Khertvisi Castle, Khertvisi, Georgia

Sunday, June 5, 2011

Sapara Monastery


I was in Borjomi a few days this week to help with training for the 2011 group of trainees. After Friday’s session, Melissa and I met up with fellow volunteer Lacey to fulfill a plan we’ve been working on for a while – a hike up to Sapara monastery, in the mountains near the regional center of Akhaltsikhe. We’d heard good things about it, enough to make us brave a 12-mile round trip walk into the mountains on a day with heavy rain predicted.

We set off in late morning with some lobiani, churchkhela, and fruit for a picnic, and after walking through a few villages, we came up to some beautiful views of the Akhaltsikhe valley.




It was sunny and hot, and, though the storm clouds were looming, we made good time and came around a bend to see Sapara:


It’s a place in which I think it would be easy to contemplate God and his works. The church of St. Saba was actually my favorite of those I’ve seen so far in Georgia.
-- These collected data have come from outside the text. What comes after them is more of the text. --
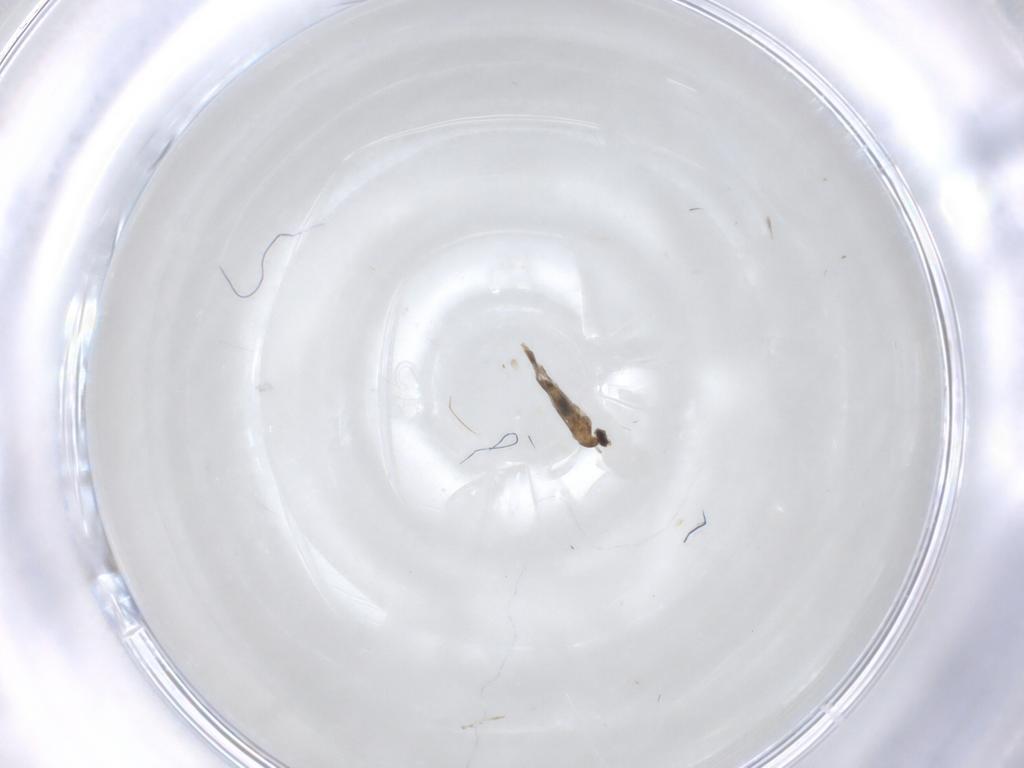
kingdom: Animalia
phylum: Arthropoda
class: Insecta
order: Diptera
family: Cecidomyiidae
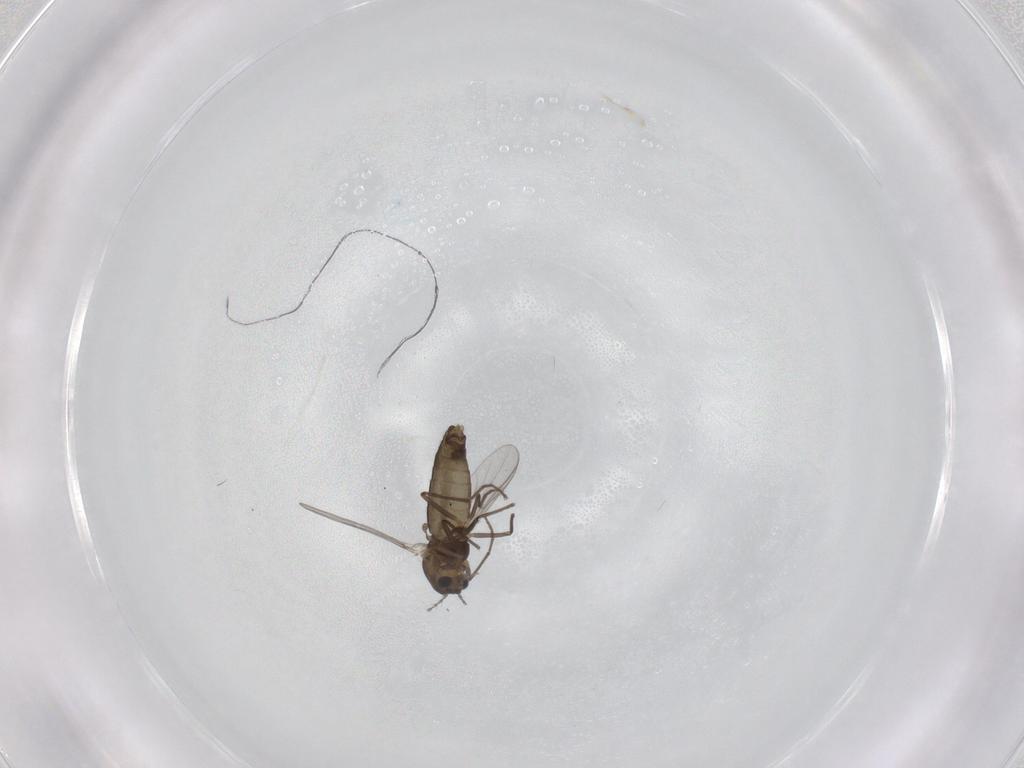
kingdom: Animalia
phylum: Arthropoda
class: Insecta
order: Diptera
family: Chironomidae
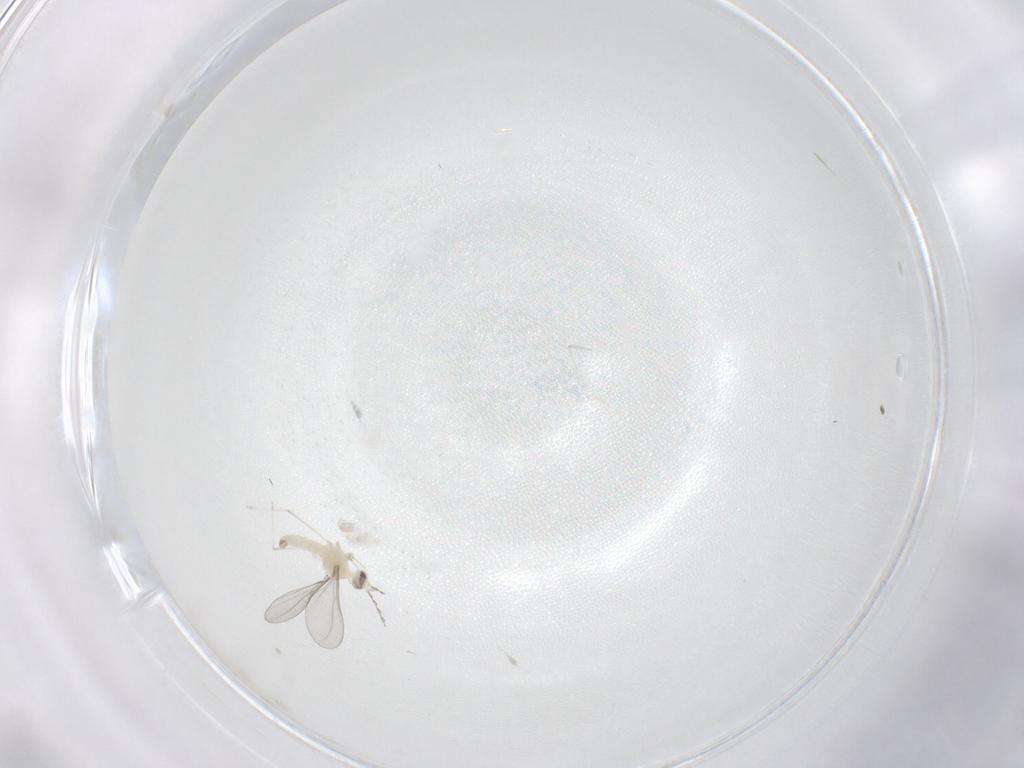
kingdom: Animalia
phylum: Arthropoda
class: Insecta
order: Diptera
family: Cecidomyiidae
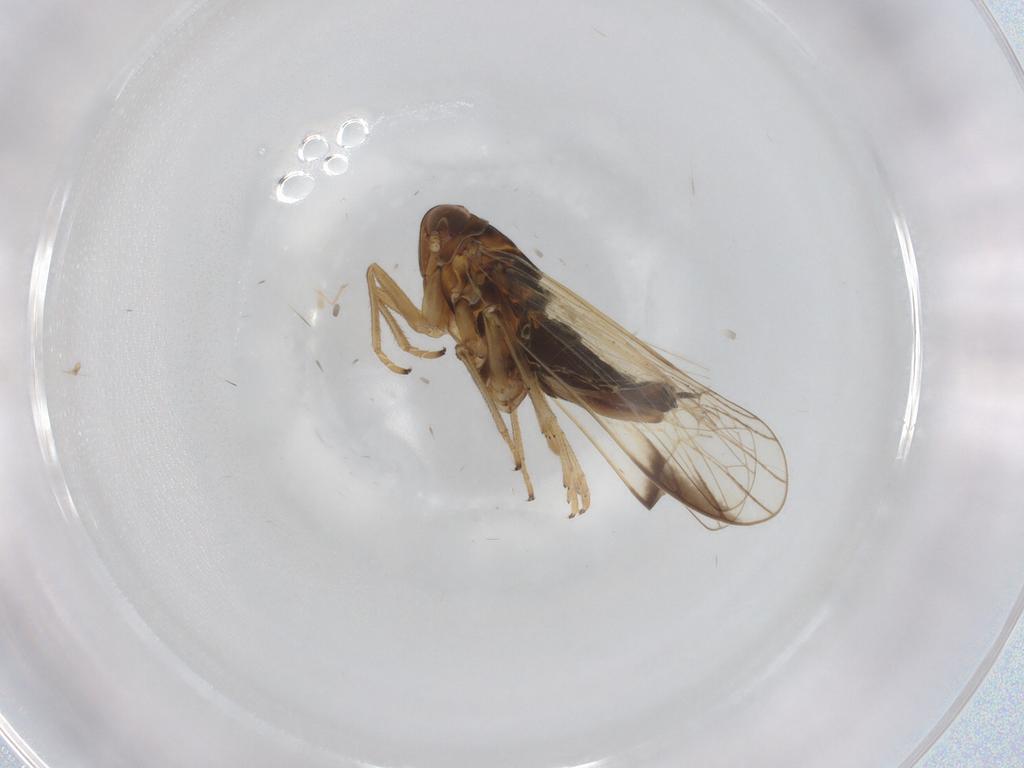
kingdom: Animalia
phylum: Arthropoda
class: Insecta
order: Hemiptera
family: Delphacidae
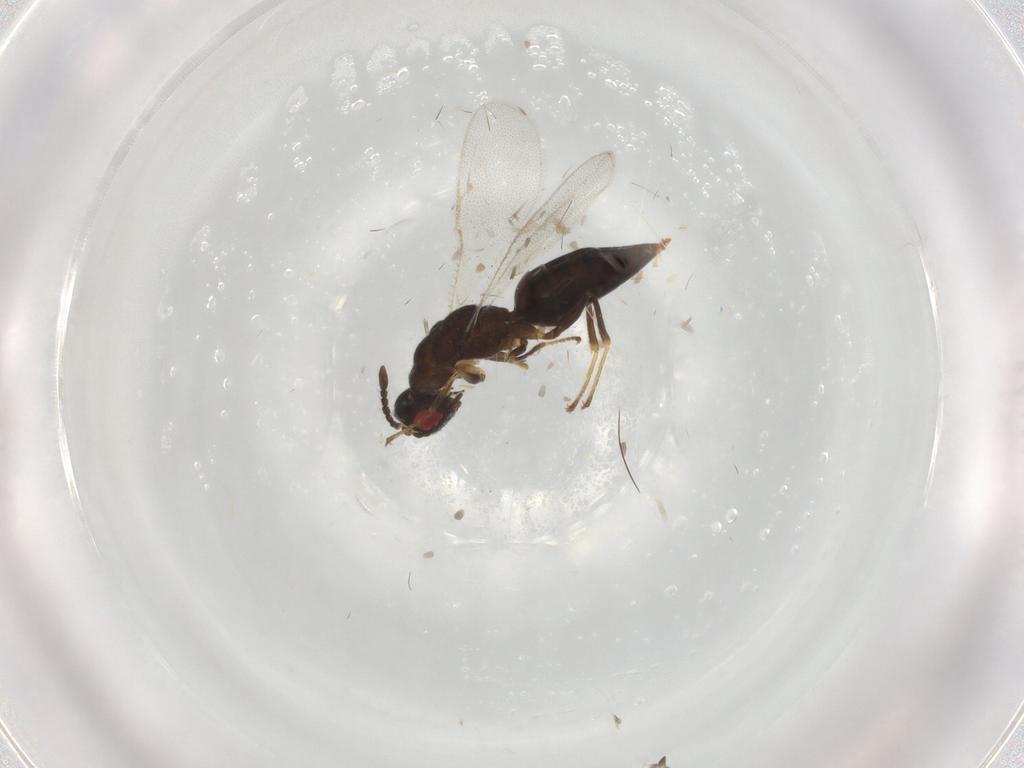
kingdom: Animalia
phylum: Arthropoda
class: Insecta
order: Hymenoptera
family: Eurytomidae
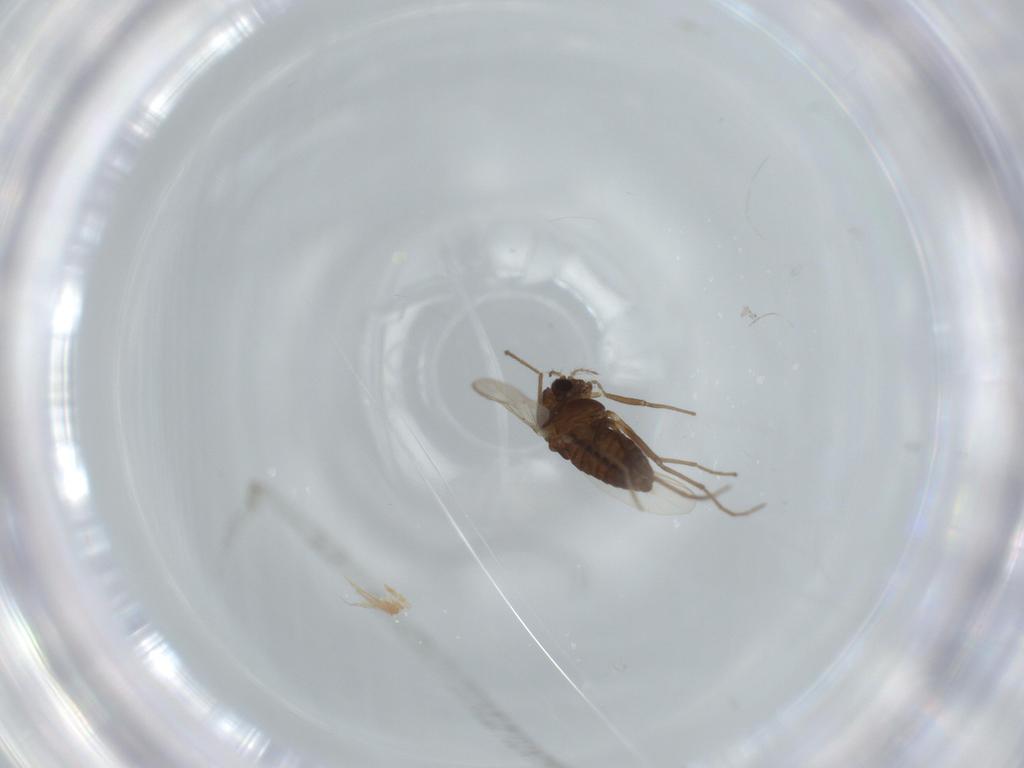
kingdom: Animalia
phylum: Arthropoda
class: Insecta
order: Diptera
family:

Maybe it was partly the walk up, maybe the quiet and the green all around, maybe the frescoes that seemed to me a little more alive than most I’ve seen, but it all added up to the perfect place of worship.



Hobbits like the place too, apparently.

After spending some time in the dim cool of the stone church, we scrambled up past the monks’ beehives to a ruined fortress on top of the hill before coming back down for lunch on the grass. We set off homework around 2:15, the clouds gathering ominously. About a mile down the road, a taxi bearing a single tourist rolled past us, and we didn’t have the presence of mind to flag it down. We joked that, 5 rainy miles later, we’d be sorry we missed it.

Good joke. It started pouring as we crested the ridge and headed back down into the valley where Akhaltsikhe huddled under a downpour. We tromped and slid through the rain and rocks and mud and made it back down to the first villages just about the time the sun came out. Even with the rain, we would have done it again.

Sunday was a good day to be at home, since it was the first khorovats – barbecue – of the season. Armenian-style summer barbecue is pork roasted on skewers, along with peppers, tomatoes, and eggplants which are blackened on the outside then peeled and served as something almost like a stew to go along with the meat, all to be picked up with and rolled inside the ubiquitous lavash. A great early-summer meal, especially finished off with ice cream.




And it really is starting to feel like summer – well, spring, at least – here in Akhalkalaki. The trees are blooming, the snow is almost gone off all but the highest mountains, and everything is greener than we’ve yet seen it. Not a bad time to be in the mountains.